Discussion in 'Zimbabwe' started by panafrica, Jan 26, 2006.
Typical neo-colonalism game man!.. This shows you how cheaply our so called leaders sale us out for...
Yes, one African leader after another opens the door to Asia and to the west. The Nigerian leaders opened the door to the Europeans and the Asians too. These leaders are the root of the problem THESE DAYS. Yet, we continue to blame the Asians and Europeans for exploiting Africa when we really need to hold these leaders responsible.
It was explained to me that some African leaders (especially in Nigeria) open the doors to foreigners because these leaders are stealing multi-millions and billions of their country's money and they need places to hide the loot. When they do business with China, for example, they can hide a bunch of money in Chinese banks and investment houses. We already know that Europe has untold billions of Africa's money because the African leaders put it there as is exposed periodically in various magazine and newspaper articles.
We can keep blaming Europeans and Asians if it makes us feel better, but as long as we don't hold Black adults responsible for devastating our communities and countries, they will definitely continue to do it.
Money has always promted us to destroy us. some things are not changing. what happens to those who speak out against these greedy "leaders"?
Lack of vision is destroying us! Our people can't invision Africans (black Africans) being the solutions to African problems. That is why we try to trade one exploiter for another: From the Arab to the European to the Asian.
So why do the leaders keep getting away with this? Is there freedom to speak up against them in some of these countries? If so, why aren't more exposing them?
The people are the ones with the ultimate power, not the government. If enough people were riled enough, the government would have to change or fall.
yeah that too.
The leaders are miliitary men--DICTATORS. They are KILLERS!! If you start speaking out, you'd also better start planning your funeral. Even when they tried to have a civilian government, the military was waiting in the wings to take back control if things didn't go right and things rarely go right over there. So the military took over again.
There is mindboggling corruption there. For example, if you go to get an application for a government job, you have to bribe the clerk to get it or you absolutely won't get. I'm not talking about the job itself, just the application to apply for the job. The clerk will say at first that they don't have any more applications, even if you're looking at the applications stacked on the desk!!
If you point at the applications and ask, "Aren't those the applications?" the clerk will answer, "Those are the old applications." If you pull out a bunch of naira (their currency) and pretend to drop them and push them under the desk, the clerk will bend down under the desk and get the money,count it and say, "Oh, I think I made a mistake, these are the new applications." If the bribe is not big enough, the clerk will say something like, "Let me go and ask the supervisor." This means that you need to drop more money because the clerk has to pay off the supervisor who also has to share the bribe with his or her supervisor and on up the food chain.

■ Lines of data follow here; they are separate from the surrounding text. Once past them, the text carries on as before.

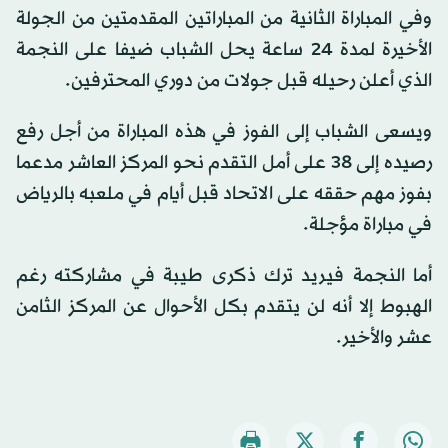
وفي المباراة الثانية من المباراتين المقدمتين من الجولة
الأخيرة لمدة 24 ساعة يحل الشباب ضيفا على النجمة
الذي أعلن رحيله قبل جولات من دوري المحترفين.
ويسعى الشباب إلى الفوز في هذه المباراة من أجل رفع
رصيده إلى 38 على أمل التقدم نحو المركز العاشر مدعما
بفوز مهم حققه على الاتحاد قبل أيام في ملعبه بالرياض
في مباراة مؤجلة.
أما النجمة فيريد ترك ذكرى طيبة في مشاركته رغم
الهبوط إلا أنه لن يتقدم بكل الأحوال عن المركز الثامن
عشر والأخير.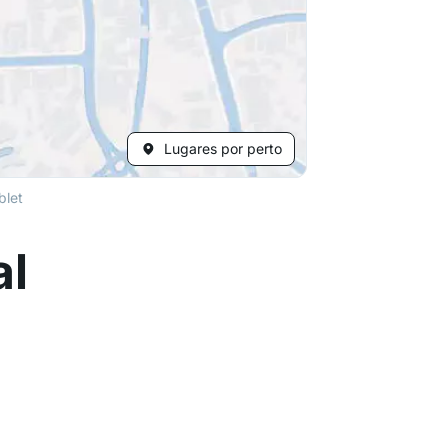
Lugares por perto
blet
al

In Nigeria, what you see is rarely what it actually is. It's a coded culture, just like Chinese culture or any other very old non-western culture. It's like several scenes being shown on the same screen at the same time. It's almost impossible for foreigners to decipher what happening at any moment. Americans are like babies there. White businessmen are almost always accompanied by a Nigerian just about everywhere they go because they don't know what's going on otherwise. It's not just the language. Things and people are rarely what they seem to be.
In my opinion, trading with external forces is fine (but some mindsets feel all trading entities must be black, so those that feel that way will never agree on such approaches). Regardless, I think most would agree that things become problematic when resources trickle out of a nation.
For example, let's say that all of this encourages African to use their skills in China. That would be all well and good, as long as they return back to their countries with whatever they have gained from the Chinese economy. Often times this doesn't happen... people immigrate out and continue to reside in whatever country. This is especially the case with people coming to America. So anything they have gained now goes back into another economy, one which was probably more stable to begin with than the economy they came from. This of course is not to knock those that decide to stay, especially if they can build some type of infrastructure for their community in the new country, but if this is done on a mass scale, then how is the original economy going to be rebuilt?
Riada also brought up the point that some African leaders are doing this to put their stolen money in Chinese banks.
So ultimately, I would say if an action is going to lead into an increase of resources into the African economy while keeping everything intact culturally, etc. then it is one that needs to be taken. If it's going to possibly subtract resources from the African economy it is one that should be avoided or at least done with caution.
There is nothing wrong with learning a foreign language, especially one that is likely to play a dominant role in economic life in the future.If the zimbabwean government is doing it on the basis of promoting economic and cultural ties with China, than there is nothing wrong. What i would not like to see is the use of force to introduce a language.language is an instrument of power you only have to look at the English language and its dominant role in international commerce, politics, culture.China itself has been promoting the use of the English as a second language.so if it is being done to pursue an economic interest there is nothing entirely wrong.